##### SELECTED TEXT

# Modern Data Science 
**(Module 02: Data Visualization)**

---
- Materials in this module include resources collected from various open-source online repositories.
- You are free to use, change and distribute this package.

Prepared by and for 
**Student Members** |
2006-2018 [TULIP Lab](http://www.tulip.org.au), Australia

---


# Session A - Exploratory Data Analysis


This practical session will show you how to use packages for data exploration.


## Content

### Part 1 Matplotlib Module


### Part 2 Plotting a Histogram

2.1 [Dataset](#ds)

2.2 [Histogram](#hist)

2.3 [Boxplot](#boxplot)


### Part 3: Data Understanding

1.1 [Pie Chart](#pie)

1.2 [Bar Chart](#bar)

1.3 [Word Cloud](#wordcloud)

1.4 [Step Plot](#stepplot)

1.5 [Histogram](#histogram)

1.6 [Box Plot](#box)

1.7 [Scatter Plot](#scatter)

### Part 4: Exercise



## <span style="color:#0b486b">1. Matplotlib</span>


matplotlib is a python plotting library which produces publication quality figures in a variety of hardcopy formats and interactive environments across platforms. You can generate plots, histograms, power spectra, bar charts, errorcharts, scatterplots, etc, with just a few lines of code. 

For simple plotting the pyplot interface provides a MATLAB-like interface, particularly when combined with IPython. You have full control of line styles, font properties, axes properties, etc, via an object oriented interface or via a set of functions familiar to MATLAB users.

### <span style="color:#0b486b">1.1 Get started</span>


To get started with `'matplotlib'` you can either execute:

In [None]:
from pylab import *

or

In [None]:
import matplotlib.pyplot

In fact it is a convention to import it under the name of `'plt'`:

In [None]:
import matplotlib.pyplot as plt

**note: The second method is preferred.**

In [None]:
import matplotlib.pyplot as plt
import numpy as np

Regardless of the method you use, it is better to configure matplotlib to embed figures in the notebook instead of opening them in a new window for each figure. To do this use the magic function:

In [None]:
%matplotlib inline

### <span style="color:#0b486b">1.2 `plot`</span>


By using `'subplots()'` you have access to both figure and axes objects.

##########
##### DATA FOR ANALYSIS

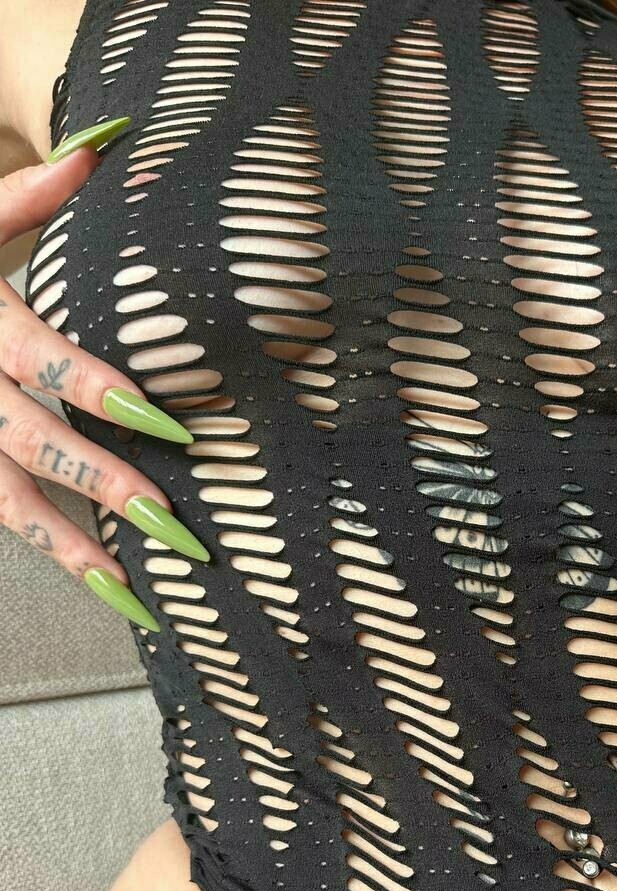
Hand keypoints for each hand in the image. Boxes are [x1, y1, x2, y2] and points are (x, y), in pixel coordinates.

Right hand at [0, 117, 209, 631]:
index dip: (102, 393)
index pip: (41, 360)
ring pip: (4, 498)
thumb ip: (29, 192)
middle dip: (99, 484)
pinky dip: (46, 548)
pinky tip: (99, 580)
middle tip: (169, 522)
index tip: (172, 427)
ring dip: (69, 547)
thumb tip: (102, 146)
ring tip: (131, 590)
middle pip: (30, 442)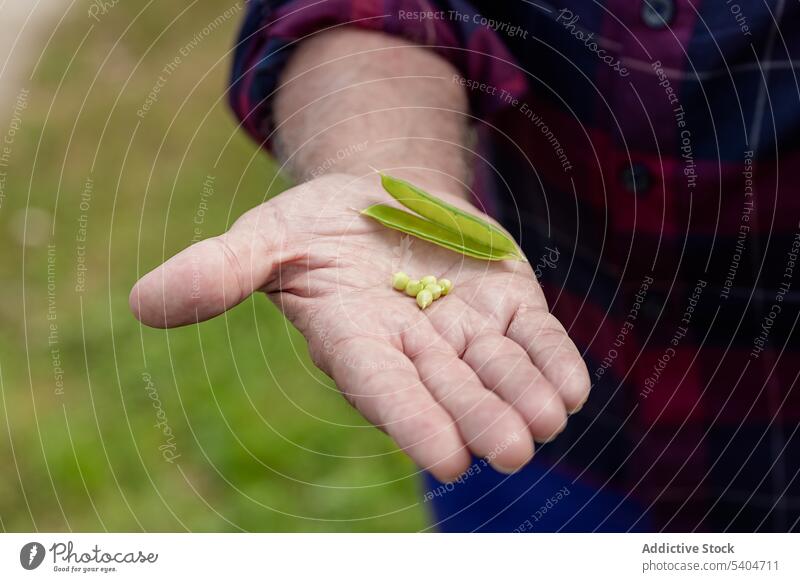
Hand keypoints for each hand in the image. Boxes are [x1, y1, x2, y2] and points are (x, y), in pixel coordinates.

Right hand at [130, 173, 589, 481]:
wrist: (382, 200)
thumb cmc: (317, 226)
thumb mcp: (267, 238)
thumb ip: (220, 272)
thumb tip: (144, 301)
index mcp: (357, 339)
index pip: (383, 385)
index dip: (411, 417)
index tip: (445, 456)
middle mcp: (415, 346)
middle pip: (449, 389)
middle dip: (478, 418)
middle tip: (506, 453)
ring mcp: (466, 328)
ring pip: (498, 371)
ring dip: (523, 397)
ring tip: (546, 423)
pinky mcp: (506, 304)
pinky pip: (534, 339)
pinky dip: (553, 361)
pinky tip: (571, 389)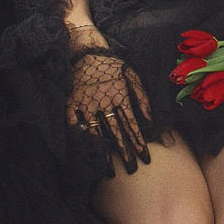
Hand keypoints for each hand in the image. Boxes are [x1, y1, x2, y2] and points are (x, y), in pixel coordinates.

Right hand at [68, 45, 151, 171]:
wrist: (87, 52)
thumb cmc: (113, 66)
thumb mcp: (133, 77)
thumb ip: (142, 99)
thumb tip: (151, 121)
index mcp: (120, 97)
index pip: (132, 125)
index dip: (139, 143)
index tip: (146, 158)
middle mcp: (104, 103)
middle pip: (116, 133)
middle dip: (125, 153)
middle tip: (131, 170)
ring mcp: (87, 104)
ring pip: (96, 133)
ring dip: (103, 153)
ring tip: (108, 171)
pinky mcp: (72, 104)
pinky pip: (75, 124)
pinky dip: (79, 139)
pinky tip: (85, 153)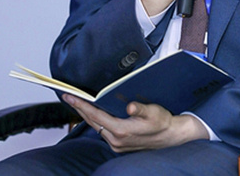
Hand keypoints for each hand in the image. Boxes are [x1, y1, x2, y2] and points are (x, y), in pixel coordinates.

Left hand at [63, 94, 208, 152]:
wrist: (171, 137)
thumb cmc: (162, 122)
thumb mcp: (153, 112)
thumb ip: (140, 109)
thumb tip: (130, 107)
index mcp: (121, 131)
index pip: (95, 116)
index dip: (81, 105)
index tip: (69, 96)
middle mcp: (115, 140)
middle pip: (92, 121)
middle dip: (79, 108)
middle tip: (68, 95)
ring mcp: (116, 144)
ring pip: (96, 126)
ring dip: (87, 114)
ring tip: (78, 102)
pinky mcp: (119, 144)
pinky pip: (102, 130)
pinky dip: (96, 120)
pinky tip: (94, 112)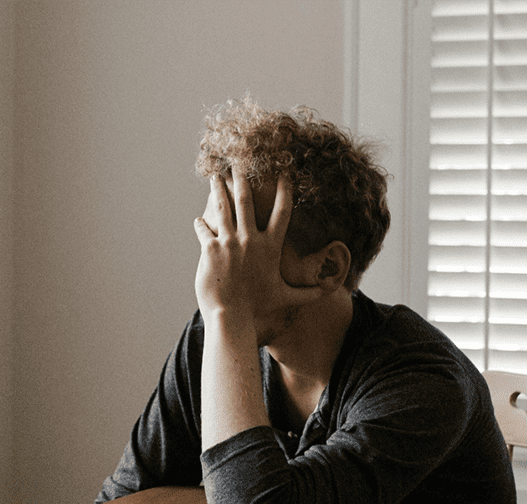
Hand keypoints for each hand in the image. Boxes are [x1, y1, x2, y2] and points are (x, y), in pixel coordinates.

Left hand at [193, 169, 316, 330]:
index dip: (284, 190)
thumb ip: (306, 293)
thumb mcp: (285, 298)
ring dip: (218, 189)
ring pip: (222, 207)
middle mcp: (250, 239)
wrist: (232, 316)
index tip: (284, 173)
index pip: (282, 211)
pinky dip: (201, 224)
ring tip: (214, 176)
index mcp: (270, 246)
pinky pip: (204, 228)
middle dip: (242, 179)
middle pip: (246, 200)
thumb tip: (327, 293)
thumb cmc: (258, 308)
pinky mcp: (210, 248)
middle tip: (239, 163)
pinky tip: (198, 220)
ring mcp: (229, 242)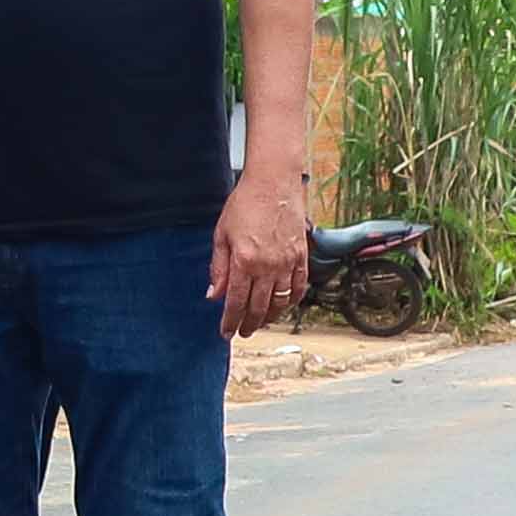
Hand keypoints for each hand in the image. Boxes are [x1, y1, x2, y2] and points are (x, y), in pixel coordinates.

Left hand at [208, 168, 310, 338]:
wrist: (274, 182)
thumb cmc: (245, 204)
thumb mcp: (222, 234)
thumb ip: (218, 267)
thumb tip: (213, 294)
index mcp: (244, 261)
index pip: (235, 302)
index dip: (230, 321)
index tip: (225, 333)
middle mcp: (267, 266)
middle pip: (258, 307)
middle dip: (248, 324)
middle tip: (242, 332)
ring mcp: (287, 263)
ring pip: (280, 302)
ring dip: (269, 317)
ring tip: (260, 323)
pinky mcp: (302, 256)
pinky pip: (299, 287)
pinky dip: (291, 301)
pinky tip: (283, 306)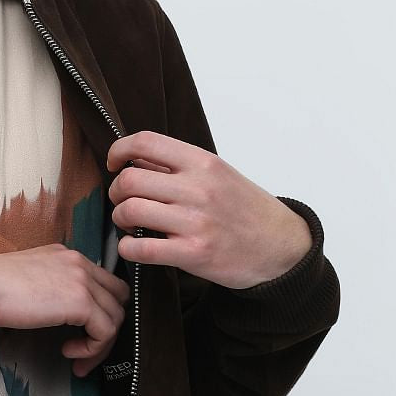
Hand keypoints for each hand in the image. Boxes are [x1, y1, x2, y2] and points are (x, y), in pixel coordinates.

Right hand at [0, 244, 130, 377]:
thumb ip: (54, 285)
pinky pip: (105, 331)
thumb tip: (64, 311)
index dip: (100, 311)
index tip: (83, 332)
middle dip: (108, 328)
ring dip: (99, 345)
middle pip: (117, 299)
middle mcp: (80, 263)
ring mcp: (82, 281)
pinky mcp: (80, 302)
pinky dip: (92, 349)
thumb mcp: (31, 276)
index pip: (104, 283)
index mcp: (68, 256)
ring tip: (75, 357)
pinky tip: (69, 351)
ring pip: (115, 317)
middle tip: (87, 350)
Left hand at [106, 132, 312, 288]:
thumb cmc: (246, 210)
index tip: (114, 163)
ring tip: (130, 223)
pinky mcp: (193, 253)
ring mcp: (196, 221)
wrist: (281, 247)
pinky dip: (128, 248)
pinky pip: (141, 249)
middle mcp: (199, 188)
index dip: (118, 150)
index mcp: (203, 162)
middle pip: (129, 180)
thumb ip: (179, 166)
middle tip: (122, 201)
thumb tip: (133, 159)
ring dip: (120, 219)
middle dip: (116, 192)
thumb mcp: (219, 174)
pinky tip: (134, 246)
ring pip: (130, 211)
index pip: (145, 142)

##########
##### DATA FOR ANALYSIS

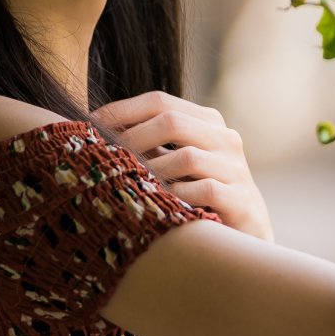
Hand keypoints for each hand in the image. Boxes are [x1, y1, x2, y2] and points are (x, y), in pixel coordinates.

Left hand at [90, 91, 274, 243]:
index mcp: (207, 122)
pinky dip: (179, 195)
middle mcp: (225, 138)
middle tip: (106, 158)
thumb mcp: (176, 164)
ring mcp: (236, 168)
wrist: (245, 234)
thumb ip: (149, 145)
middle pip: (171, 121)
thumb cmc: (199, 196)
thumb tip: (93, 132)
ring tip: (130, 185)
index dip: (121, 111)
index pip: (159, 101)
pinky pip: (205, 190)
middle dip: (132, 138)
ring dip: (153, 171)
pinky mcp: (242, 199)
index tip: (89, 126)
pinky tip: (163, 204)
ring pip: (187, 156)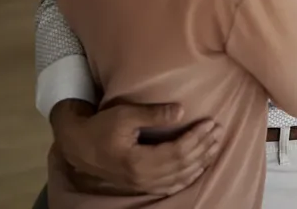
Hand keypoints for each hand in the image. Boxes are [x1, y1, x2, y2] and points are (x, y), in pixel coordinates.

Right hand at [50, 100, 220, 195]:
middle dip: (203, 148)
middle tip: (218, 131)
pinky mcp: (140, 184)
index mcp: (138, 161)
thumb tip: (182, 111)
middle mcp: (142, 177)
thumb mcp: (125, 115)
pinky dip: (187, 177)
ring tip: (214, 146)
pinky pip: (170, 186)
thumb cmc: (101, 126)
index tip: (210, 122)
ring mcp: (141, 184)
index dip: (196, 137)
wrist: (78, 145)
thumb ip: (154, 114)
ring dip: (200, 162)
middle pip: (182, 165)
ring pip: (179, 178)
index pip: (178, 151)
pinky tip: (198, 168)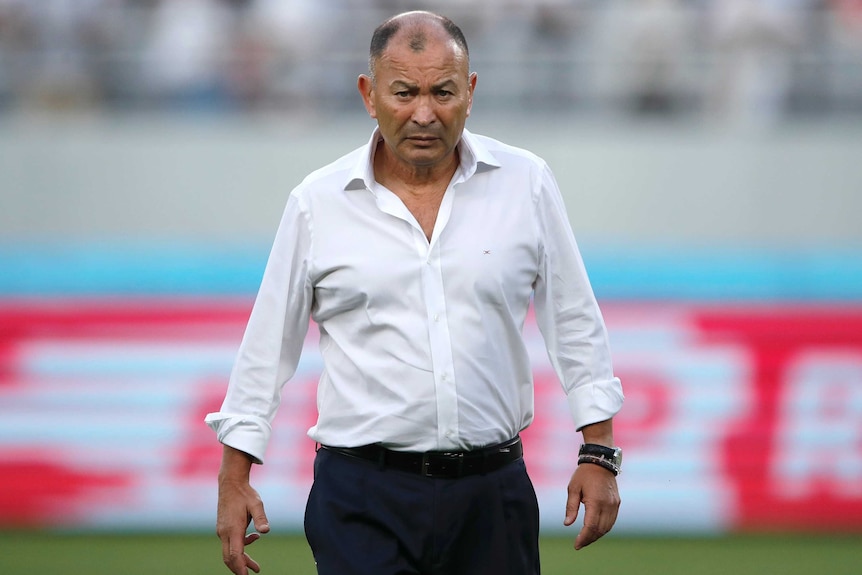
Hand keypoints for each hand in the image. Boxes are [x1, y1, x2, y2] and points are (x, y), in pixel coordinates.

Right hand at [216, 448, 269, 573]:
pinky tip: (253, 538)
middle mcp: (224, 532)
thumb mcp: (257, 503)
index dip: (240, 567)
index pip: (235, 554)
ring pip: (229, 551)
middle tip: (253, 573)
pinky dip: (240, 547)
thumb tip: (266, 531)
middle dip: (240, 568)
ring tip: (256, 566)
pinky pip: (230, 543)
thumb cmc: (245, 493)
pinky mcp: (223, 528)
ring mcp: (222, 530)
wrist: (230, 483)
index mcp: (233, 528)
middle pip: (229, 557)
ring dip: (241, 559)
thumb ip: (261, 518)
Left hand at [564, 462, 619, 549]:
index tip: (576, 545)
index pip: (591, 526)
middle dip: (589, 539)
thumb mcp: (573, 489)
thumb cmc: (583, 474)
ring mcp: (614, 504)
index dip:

##########

**PROBLEMS TO WORK ON:**
**A.** Answer these from the data visualization module, one per line:
(i) Which lab is named in the line that credits who prepared the module?
(ii) According to the module, what kind of interface does pyplot provide for simple plotting?
(iii) Under what name is it a convention to import matplotlib.pyplot?
**B.** Retype the data visualization module from "For simple plotting" down to "to MATLAB users.".
**C.** Extend the data visualization module, starting right after its final sentence.

**ANSWER SECTION:**
**A.**
(i) TULIP Lab, in Australia
(ii) A MATLAB-like interface
(iii) plt

**B.**
For simple plotting the pyplot interface provides a MATLAB-like interface, particularly when combined with IPython. You have full control of line styles, font properties, axes properties, etc, via an object oriented interface or via a set of functions familiar to MATLAB users.

**C.**
In [None]:
x = np.linspace(0, 10)
y = np.sin(x)

In [None]:
fig, ax = plt.subplots()
ax.plot(x, y)

### <span style="color:#0b486b">1.3 title and labels</span>


In [None]:
ax.set_title('title here!')
ax.set_xlabel('x')
ax.set_ylabel('sin(x)')
fig

You can also use $\LaTeX$ in title or labels, or change the font size or font family.

In [None]:
x = np.linspace(-10, 10)
fig, ax = plt.subplots(figsize=(8, 5), dpi=300)
ax.plot(x, x**3-x**2, 'bo', lw=3)

ax.set_title('$x^3-x^2$', fontsize=18)
ax.set_xlabel('$x$', fontsize=18)
ax.set_ylabel('$y$', fontsize=18)

### <span style="color:#0b486b">1.4 Subplots</span>

You can pass the number of subplots to `'subplots()'`. In this case, `'axes'` will be an array that each of its elements associates with one of the subgraphs. You can set properties of each `'ax'` object separately like the cell below.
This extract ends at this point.